On March 20, the court divided 5-4 over how far it would go to prevent unnecessary arrests and release people from jail to prevent the spread of COVID-19. The majority ordered judges not to issue bench warrants when someone fails to appear (absent a determination that there is an “immediate” public safety threat). But that left courts free to issue warrants for other reasons, including for people who allegedly violate conditions of release — conduct ranging from failing a drug test to missing curfew to traveling without permission. The dissent urged the court to go further and include those circumstances in its warrant ban.

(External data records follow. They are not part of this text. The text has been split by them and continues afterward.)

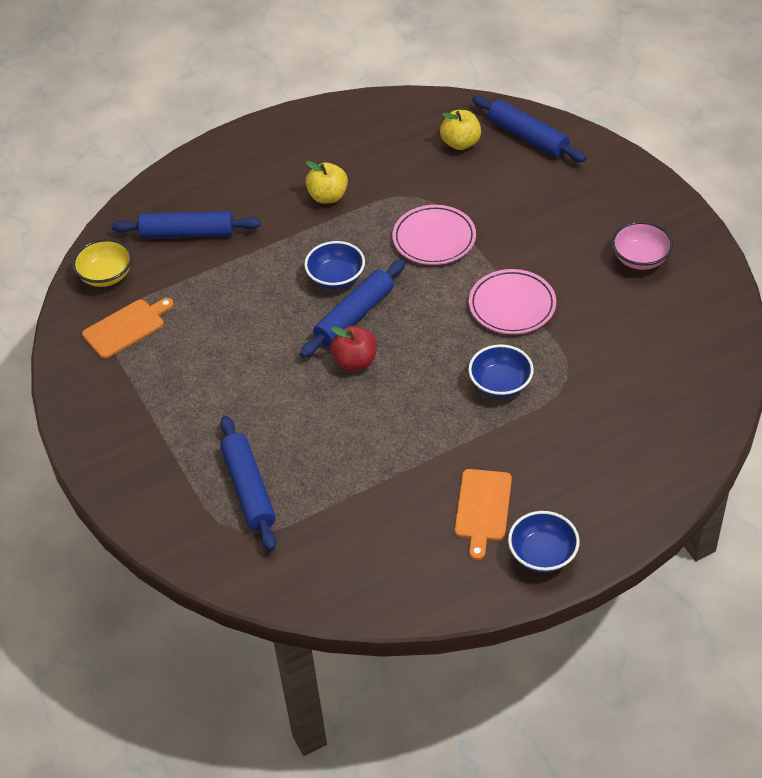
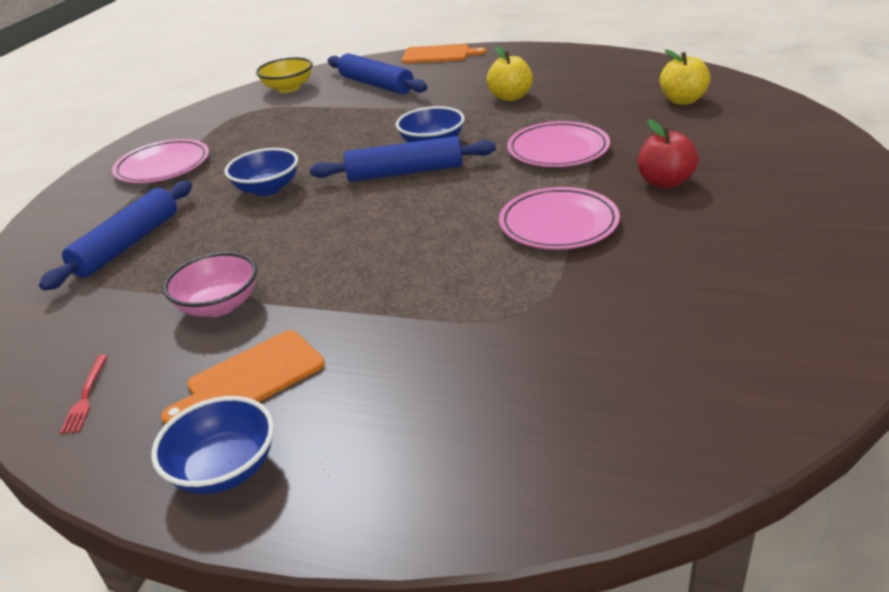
camera: 45 degrees right, 15 degrees down
(126, 327) = (248, 117): orange cutting board -> orange cutting board (439, 54)
(144, 415) = (163, 166): none -> pink plate
(355, 361) = (352, 201): red apple -> red apple (665, 182)
(409, 580) = (86, 396): none -> red fork
(500, 384) = (446, 280): blue bowl -> blue bowl (267, 189)
(527, 137) = (762, 115): blue rolling pin -> none
(640, 258) = (772, 246): pink bowl -> pink bowl (219, 305)

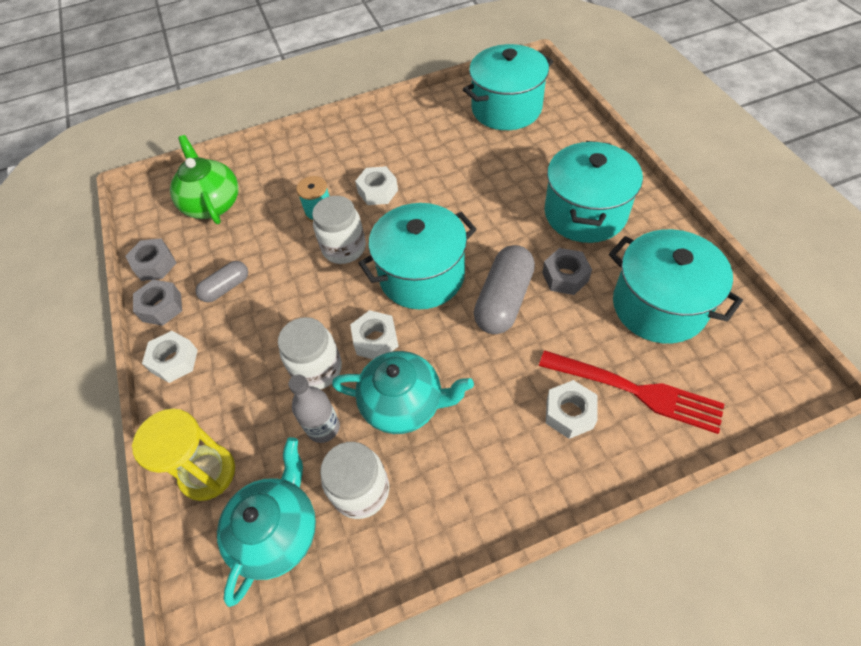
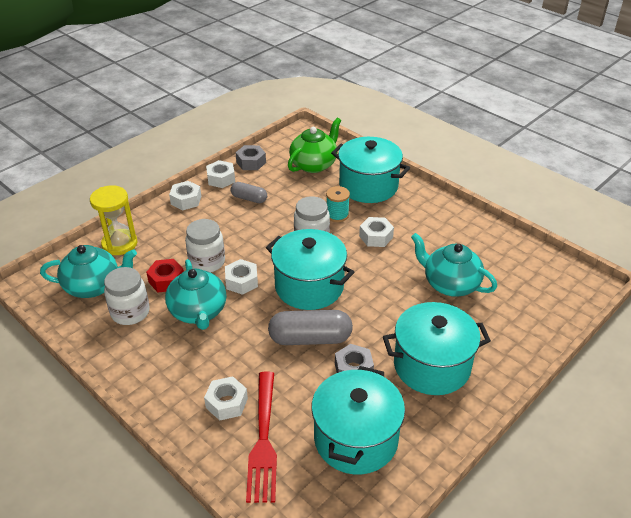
camera: 60 degrees right, 15 degrees down
(162, 307) = (221, 179): grey nut -> white nut
(323, 427) = (166, 280): grey bottle -> red nut
(482, 160) = (450, 284): none -> turquoise teapot
(506, 109) = (525, 281): turquoise pot -> turquoise pot (368, 186)

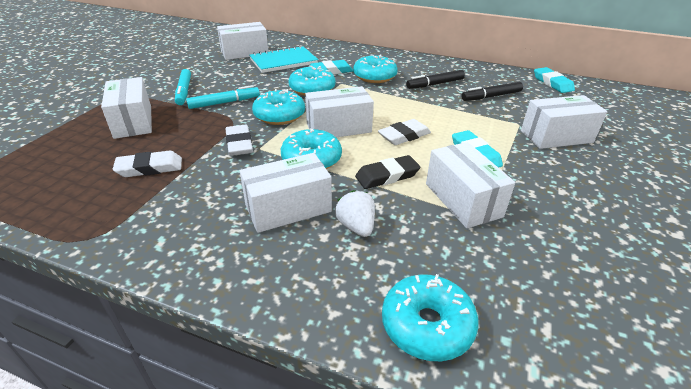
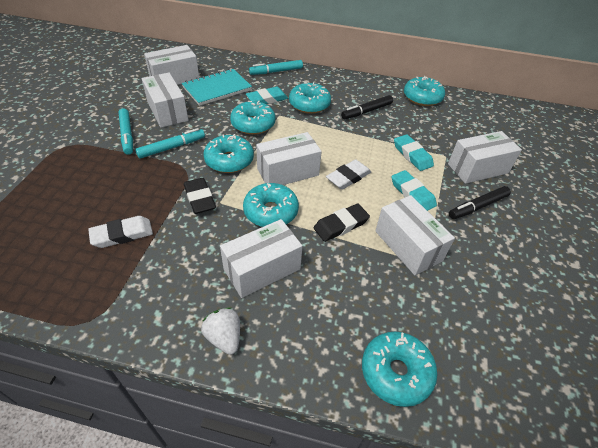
camera: 10 degrees left, 10 degrees up
(133, 122) = (87, 178): white box -> white box (167, 111)
(239, 144) = (199, 198): white eraser -> black eraser
(346, 51) = (276, 71): none -> turquoise marker
(356, 226) = (324, 282): white strawberry -> white strawberry (224, 337)
(491, 96) = (418, 124): black marker -> black marker (477, 206)
(498, 76) = (422, 98): none -> turquoise donut
(552, 83) = (470, 104): turquoise eraser -> turquoise eraser (412, 155)

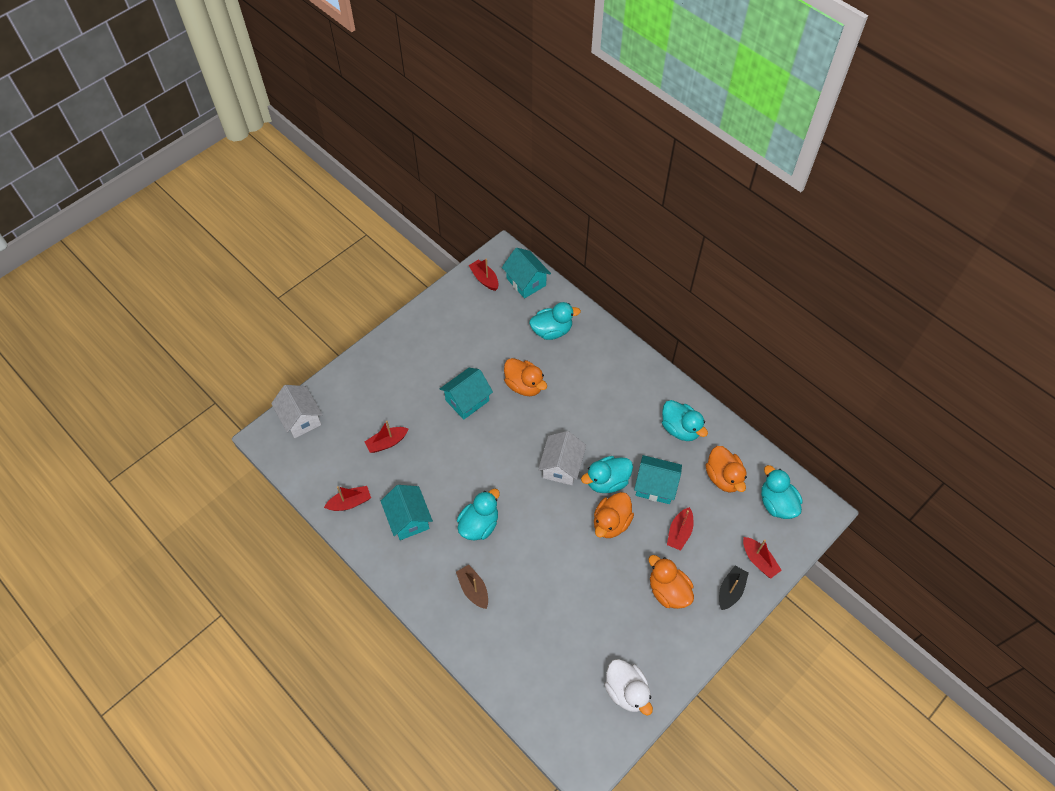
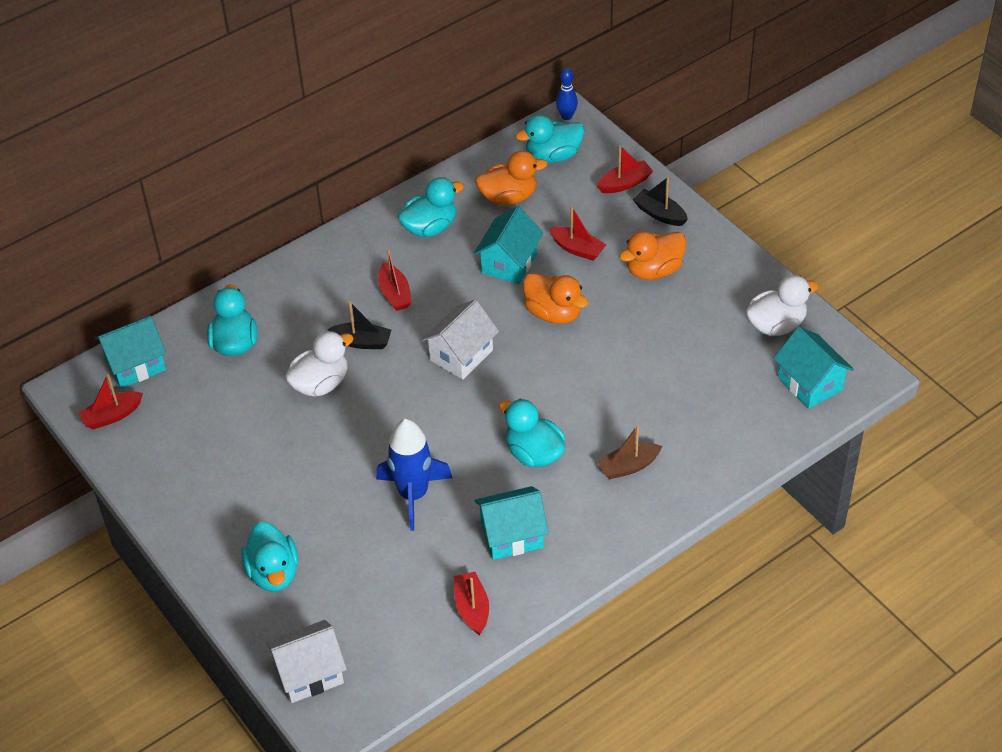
camera: 80 degrees left, 10 degrees down
(387, 442) = (379, 557): red boat -> red boat (395, 294)
(438, 454) = (413, 494): none -> blue rocket
(467, 400) = (329, 453): turquoise house -> turquoise house (810, 383)
(524, 385) = (320, 384): orange duck -> white duck
(561, 466) = (461, 355): white house -> white house turned 75 degrees counterclockwise
(564, 403) = (362, 342): none -> black boat
(607, 481) = (493, 310): turquoise duck -> turquoise duck (273, 573)
(825, 508) = (566, 116): none -> blue bowling pin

Wiggins, the retiring justice, sided with the majority and its narrower ruling in this case; the four dissenting justices were the court’s four newest members.
Along with her potential impact on criminal justice issues, Whitener adds to the court’s unprecedented diversity, which has been a clear priority for Inslee, the state’s Democratic governor since 2013. Montoya-Lewis, whom Inslee appointed earlier this year, is a Jewish Native American jurist who previously served on tribal courts. Justice Mary Yu, whom he appointed in 2014, is an Asian-American, Latinx, and lesbian jurist. With Whitener’s addition, the court has seven women and four non-white justices among its 9 members.
Last year, a Brennan Center for Justice report found that most states’ high courts are “overwhelmingly white and male,” including 24 all-white state supreme courts, and 13 states that have “never seated a person of color as a justice.”
Whitener, who also serves as co-chair of the Washington State Minority and Justice Commission, has often explained that a diverse judiciary — one that fully reflects the population it serves — is essential to maintaining trust and confidence in the rule of law.
“I believe as a marginalized individual, being a Black, gay, female, immigrant, disabled judge, that my perspective is a little different,” she said in February. “So I try to make sure that everyone that comes into this courtroom feels welcome, feels safe, and feels like they’ll get a fair hearing.”